The next day Sisonke left for the Eastern Cape with her siblings to prepare for their mother’s funeral.

“It was the first time that I had been back to my mother’s house and my mother was not there. I thought back to the last time I saw her, which was in January.”

It was never confirmed that Sisonke’s mother died of the Coronavirus, yet rumours had spread in the village that it was the cause of her death.

“People were convinced that my mother had died of COVID. It spread all over the village that my mother had COVID and that we should fumigate the house and go for testing. They said that we should not sleep there. We had to handle the funeral and handle what people were saying. We tried ignoring the people. We didn’t fumigate the house but my sisters and the grandchildren who had lived with my mom went for testing. They had slept with my mother in the same room and nothing happened to them and they had stayed with her throughout. Doctors did not tell us if it was COVID. They were silent.”

“My mother was a well-respected woman. She was known as a good advisor and for that reason, her funeral should have been a big funeral. But because of the pandemic, not everyone could come to the funeral and we couldn’t give her the send-off that we wanted to give her. We couldn’t have a tent because of the safety protocols which only allowed 50 people to attend. We were told that the funeral couldn’t last more than two hours maximum.”

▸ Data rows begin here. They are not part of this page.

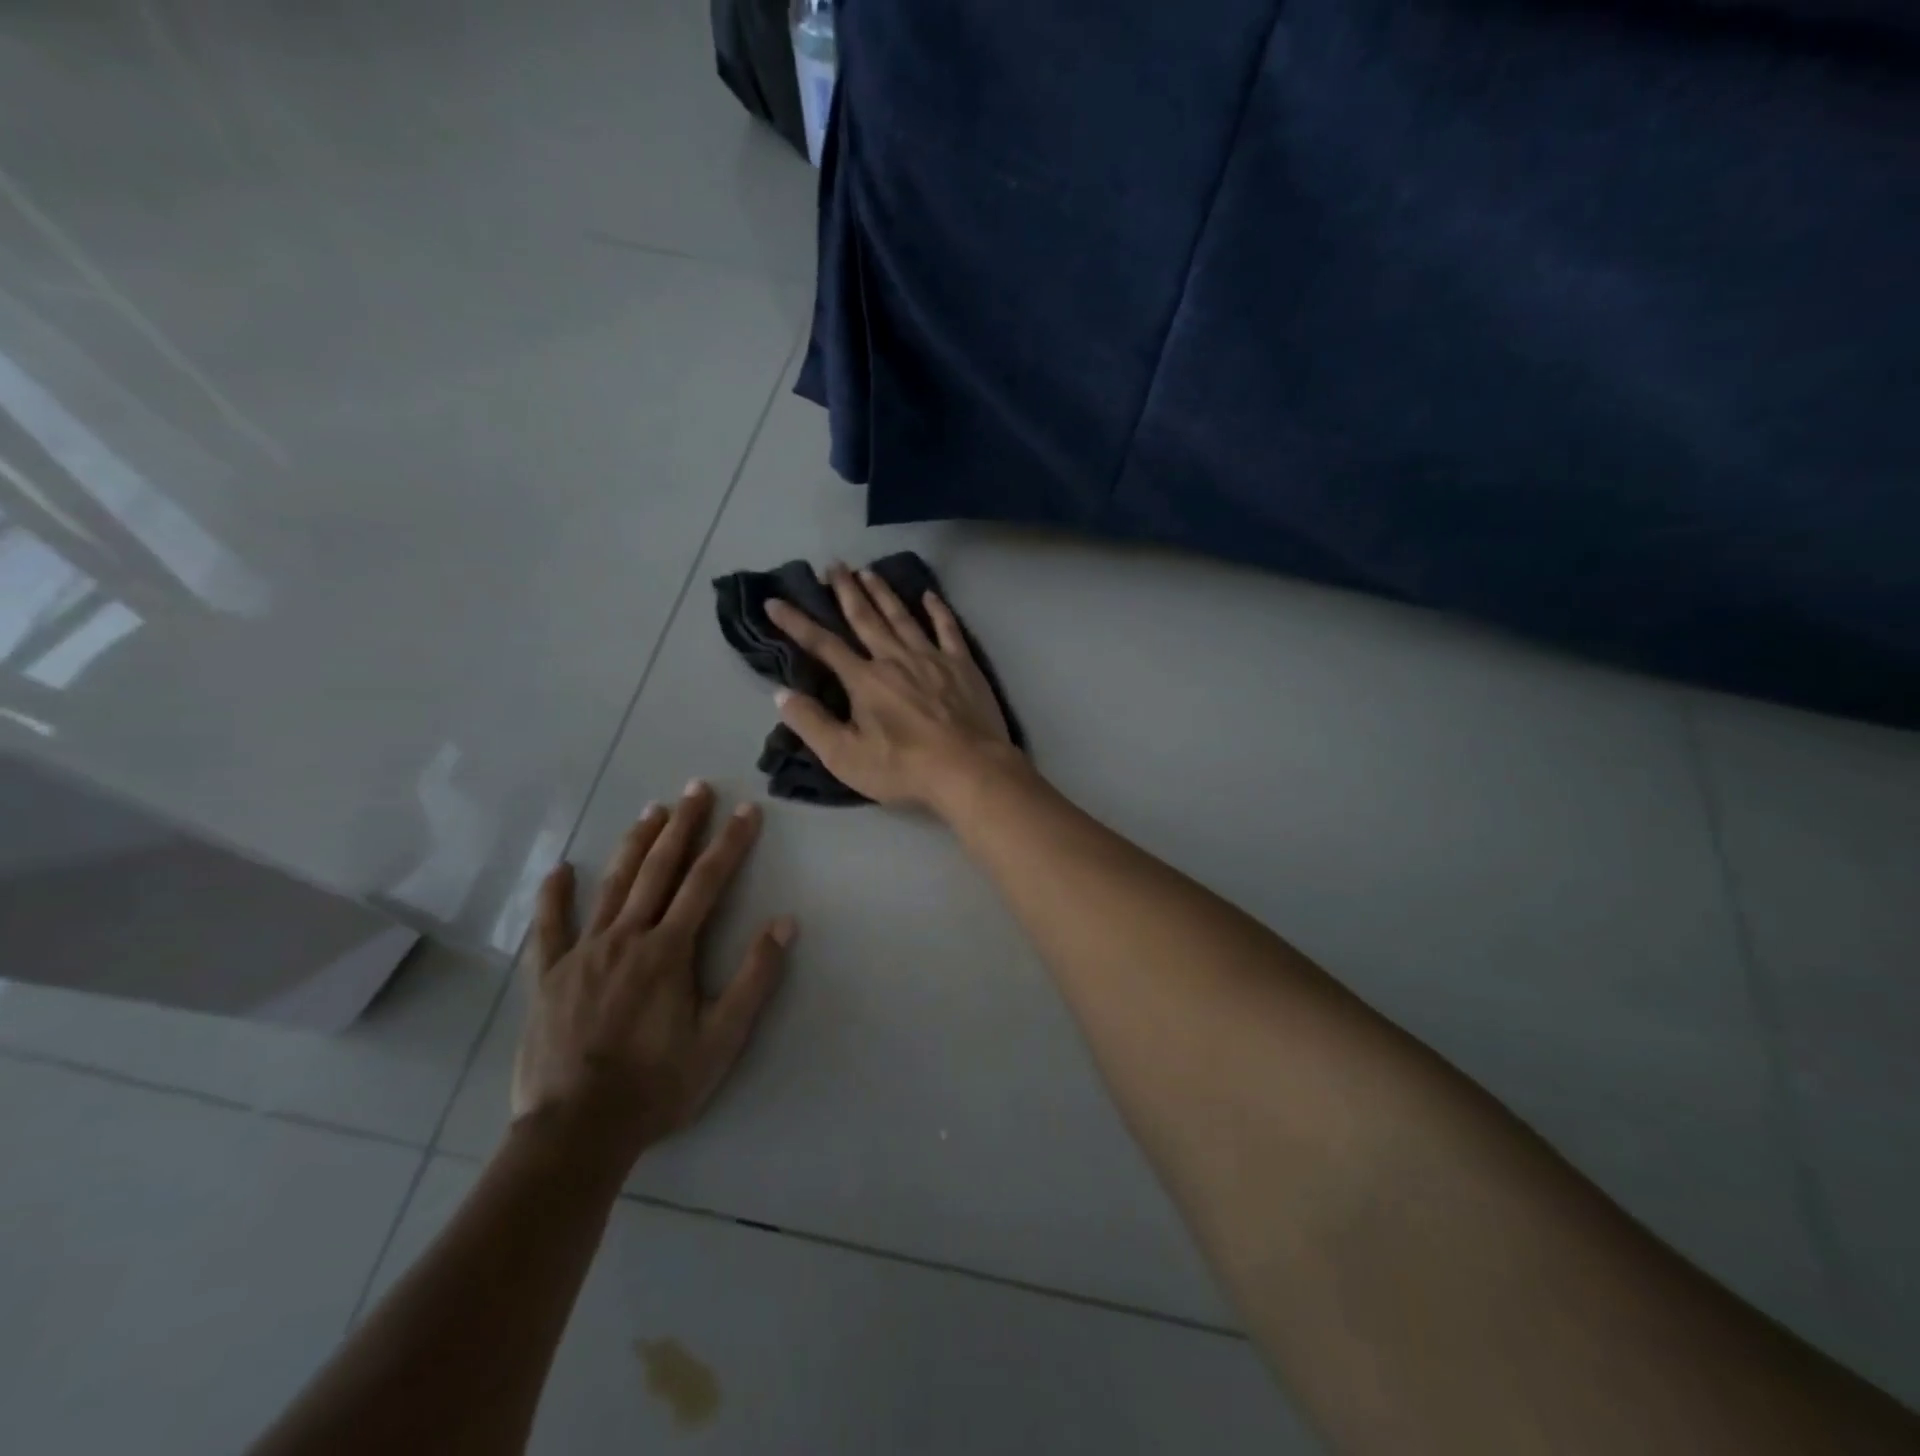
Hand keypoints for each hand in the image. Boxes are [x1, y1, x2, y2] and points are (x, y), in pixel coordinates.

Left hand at [511, 783, 793, 1171]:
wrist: (577, 1131)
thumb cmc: (658, 1084)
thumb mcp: (722, 1039)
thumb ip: (754, 978)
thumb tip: (784, 922)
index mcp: (669, 950)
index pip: (706, 882)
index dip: (730, 843)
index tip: (747, 810)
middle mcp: (626, 937)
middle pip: (659, 869)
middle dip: (683, 826)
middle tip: (696, 788)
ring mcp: (583, 953)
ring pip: (613, 886)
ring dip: (635, 844)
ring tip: (651, 811)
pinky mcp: (549, 976)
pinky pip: (550, 928)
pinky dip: (554, 896)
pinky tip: (560, 870)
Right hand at [766, 565, 1019, 813]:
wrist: (969, 770)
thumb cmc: (904, 768)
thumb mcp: (846, 757)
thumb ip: (812, 724)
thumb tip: (782, 694)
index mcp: (865, 680)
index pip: (823, 645)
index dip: (796, 623)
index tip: (775, 602)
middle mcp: (895, 659)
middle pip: (866, 618)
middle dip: (846, 591)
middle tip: (834, 565)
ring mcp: (932, 658)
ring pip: (902, 617)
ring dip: (883, 593)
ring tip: (869, 571)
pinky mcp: (963, 665)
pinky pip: (948, 629)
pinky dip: (938, 610)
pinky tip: (929, 595)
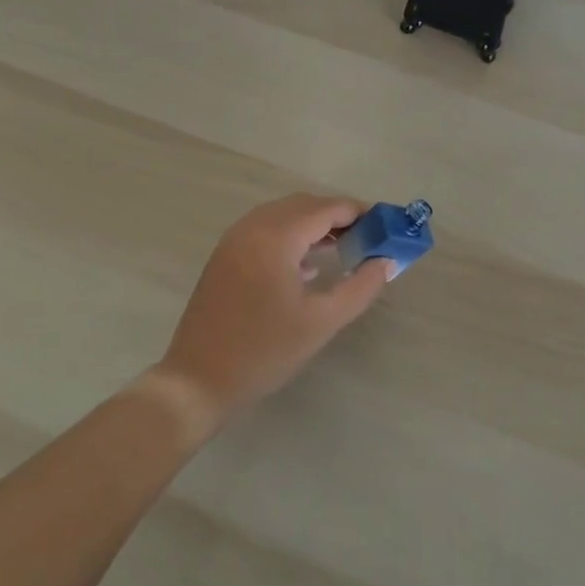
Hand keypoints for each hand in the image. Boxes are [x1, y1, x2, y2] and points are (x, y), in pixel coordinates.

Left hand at [153, 194, 394, 426]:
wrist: (198, 379)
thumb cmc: (264, 351)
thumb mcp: (321, 322)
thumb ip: (360, 287)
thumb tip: (386, 262)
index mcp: (275, 237)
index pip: (324, 209)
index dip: (357, 212)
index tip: (385, 224)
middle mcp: (251, 228)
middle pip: (302, 206)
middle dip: (337, 216)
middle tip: (368, 238)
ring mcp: (233, 241)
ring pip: (281, 216)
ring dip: (313, 225)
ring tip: (344, 248)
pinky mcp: (224, 257)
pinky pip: (264, 231)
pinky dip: (290, 236)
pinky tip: (309, 265)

“We made the best of the situation we found ourselves in but it took a long time before we could talk as a family about our loss.”

When asked about life lessons that Sisonke would like to share, she said:

“The grief of the loss of someone like your mom may never end. There are some days that are better than others… it’s as if a part of you is gone forever. My healing journey began with the work of forgiveness and acceptance. I needed to forgive myself for not going to visit her in the Eastern Cape when I had the opportunity and I needed to accept that she is no more. My solace is knowing that she still lives in me. That everything she taught me, the difference between good and wrong will continue guiding me through my life.”

Sisonke is a Leaders’ Quest participant.